Cutting costs or driving value creation?

Published originally in Jakamo Official Blog on 19 February 2015

On my last posting, I took the liberty to define Supply Chain Collaboration (SCC) as a method to utilize the know-how of your partner companies and optimize the resource utilization in your supply chain to increase end customer value.  I am waiting for someone to propose a shorter definition, but until that we’d need to stick with it. It’s time to take a look at some ways and means how to actually utilize the topic of value creation.

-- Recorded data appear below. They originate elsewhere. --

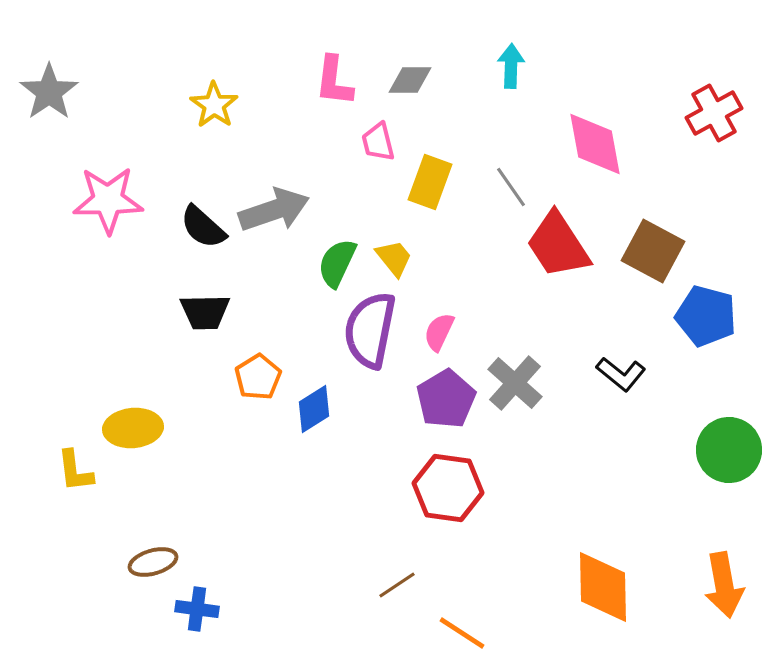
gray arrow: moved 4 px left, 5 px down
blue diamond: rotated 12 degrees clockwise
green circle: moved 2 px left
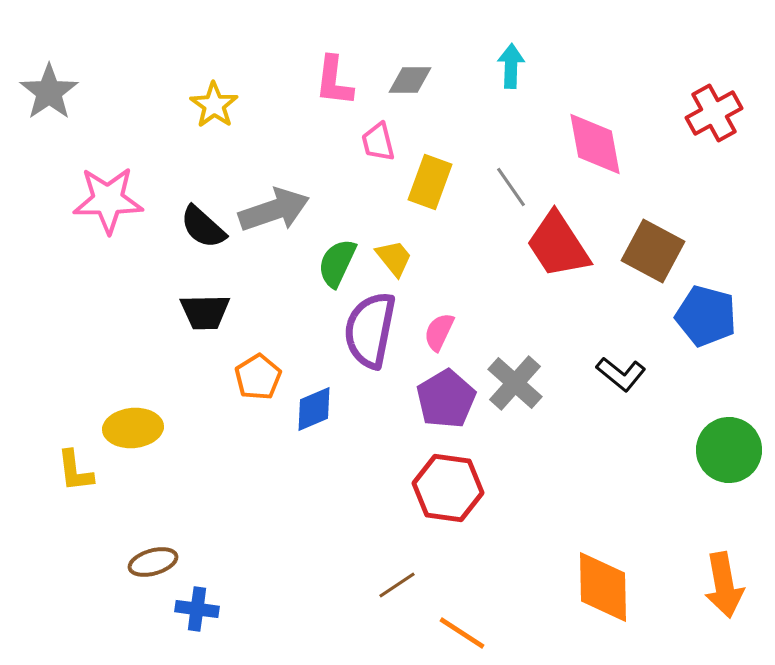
blue diamond: rotated 9 degrees clockwise
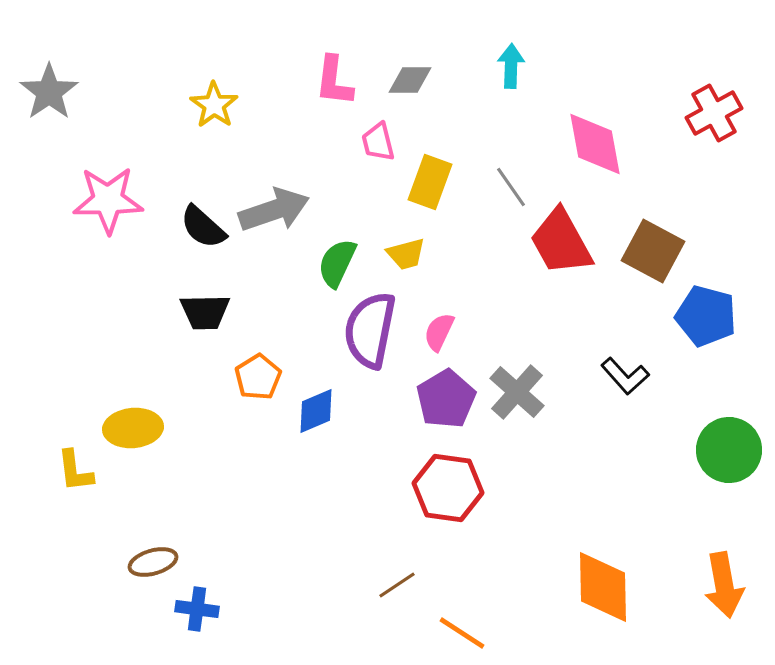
red trapezoid: moved 3 px right, 3 px up; rotated 4 degrees clockwise
yellow trapezoid: moved 12 px right, 4 px up; rotated 114 degrees clockwise
black L-shape: moved 4 px right, 2 px down; rotated 9 degrees clockwise
gray cross: moved 2 px right, 9 px down
blue diamond: moved 2 px right, 2 px down
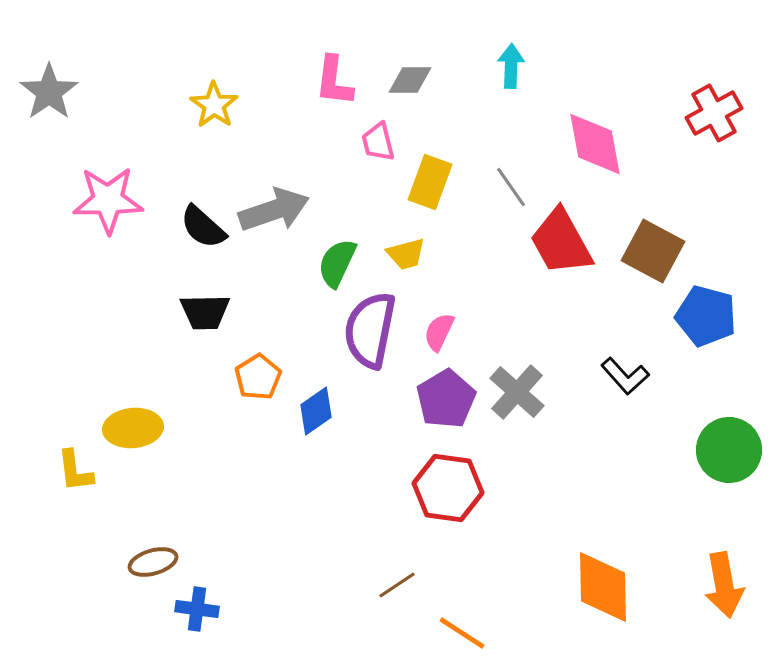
blue diamond: rotated 12 degrees counterclockwise
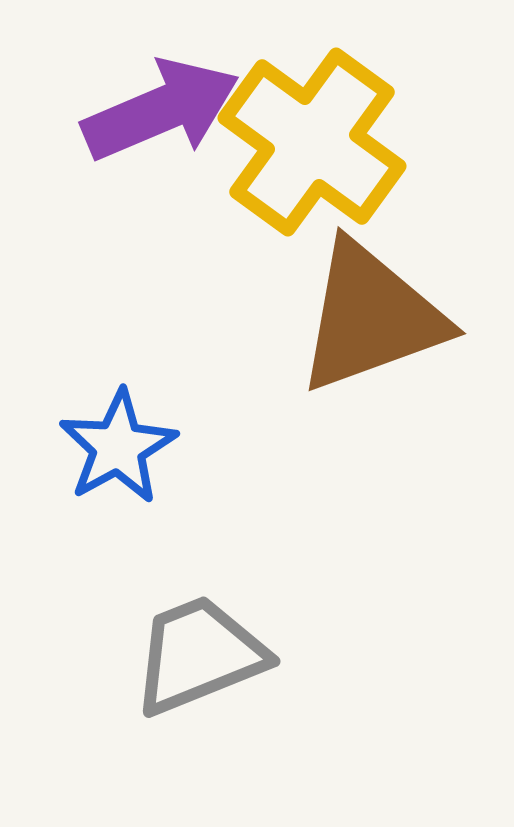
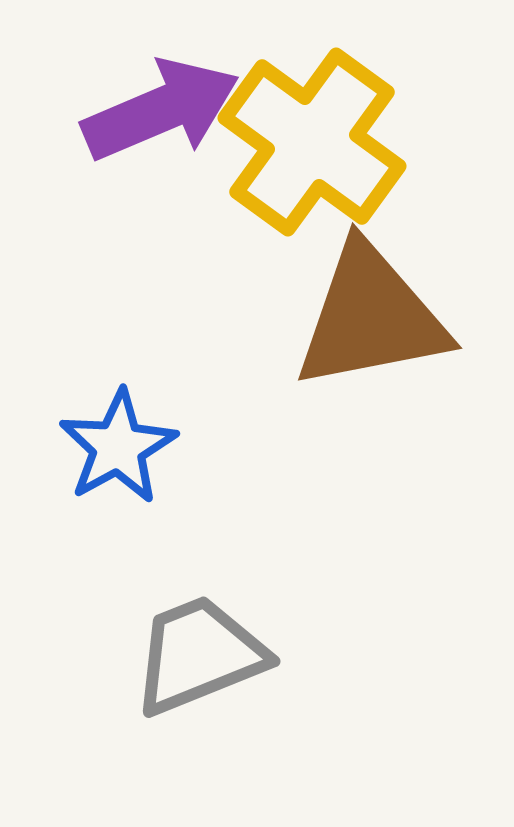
brown triangle: rotated 9 degrees clockwise
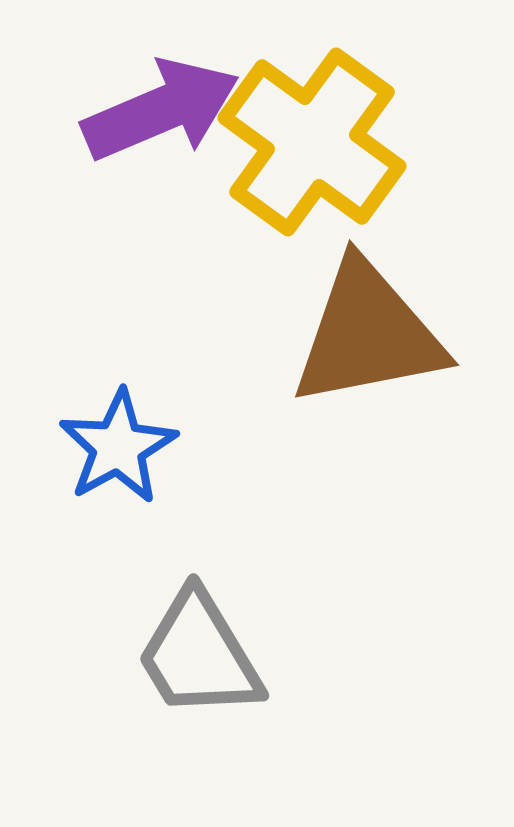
brown triangle: moved 3 px left, 17 px down
gray trapezoid: rotated 99 degrees counterclockwise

Below the table introduces some headlines from strategic SCM levers. On the left-hand side, there’s the price/cost reduction part, where you squeeze the margins, use your power, force your supplier to reduce its prices, or you change to new suppliers and start managing the spend. This is not where supply chain collaboration is needed. When you move further on to the right-hand side, the more difficult it gets and more collaboration is needed. This is also where you need to have the prerequisites, which I introduced in my last blog posting, in place and where communication and information sharing is the key.

 

Take DFMA as an example. You need to put some basic requirements to use:

  1. Cross-functional teams (include members from various companies, disciplines and roles)
  2. Concurrent product realization (working on several different product or process elements simultaneously)
  3. Incremental information sharing (all information in all stages need to be shared within the team)
  4. Integrated project management (PM is the god. Responsibility is not abdicated once one element is finished)

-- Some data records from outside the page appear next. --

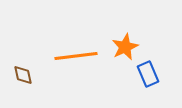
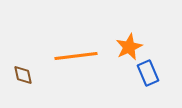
orange star: moved 4 px right
blue rectangle: moved 1 px up
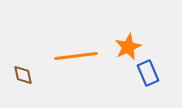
orange star: moved 1 px left
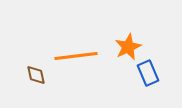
brown diamond: moved 13 px right
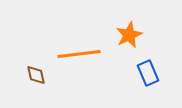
orange star: moved 1 px right, 12 px up
orange line: moved 3 px right, 2 px up
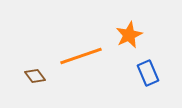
orange line: moved 2 px right, 2 px down; rotated 12 degrees counterclockwise
brown diamond: moved 1 px left, 1 px down; rotated 25 degrees counterclockwise
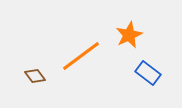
orange line: rotated 18 degrees counterclockwise
blue rectangle: rotated 30 degrees counterclockwise
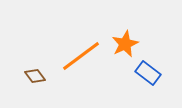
orange star: moved 4 px left, 9 px down
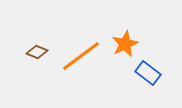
brown diamond: moved 2 px right, 24 px up; rotated 30 degrees counterclockwise
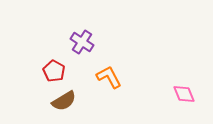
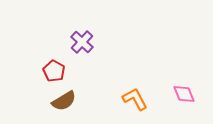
purple cross: rotated 10 degrees clockwise
orange L-shape: moved 26 px right, 22 px down
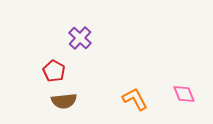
purple cross: moved 2 px left, 4 px up
brown semicircle: rotated 25 degrees clockwise
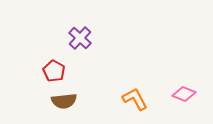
pink diamond: rotated 45 degrees counterclockwise
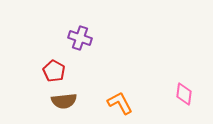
purple cross: rotated 25 degrees counterclockwise
pink diamond: rotated 75 degrees clockwise
orange L-shape: moved 15 px left, 4 px down
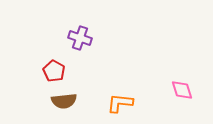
pink diamond: moved 2 px left, 4 px up; rotated 25 degrees counterclockwise
orange L-shape: rotated 56 degrees counterclockwise
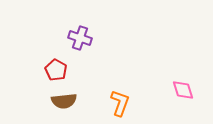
red pentagon: moved 2 px right, 1 px up
pink diamond: moved 1 px right
orange L-shape: rotated 104 degrees clockwise
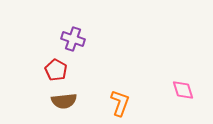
purple cross: moved 7 px left, 1 px down
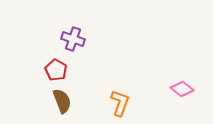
pink diamond: moved 1 px left, 1 px up; rotated 35 degrees counterclockwise
brown semicircle: moved 2 px left; rotated 105 degrees counterclockwise
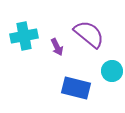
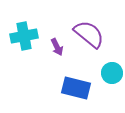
cyan circle: moved 2 px down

It’s a complex, hard to manage – kind of activity. How to then make value creation into a success?

McKinsey & Company introduces 6 steps to successful supply chain collaborations:

  1. Collaborate in areas where you have a solid footing
  2. Turn win-lose situations into win-win opportunities with the right benefit-sharing models
  3. Select partners based on capability and strategic alignment, not just size
  4. Invest in the right infrastructure and people
  5. Jointly manage performance and measure impact
  6. Collaborate for the long term

I would highlight and argue that to accomplish this, the outmost critical key to success and value creation is information. To have it. To manage it. To build on top of it. To share it. This is where collaboration is needed and this is where modern information sharing is required.

What would You prefer? Reduce or create? Cost or Value Creation?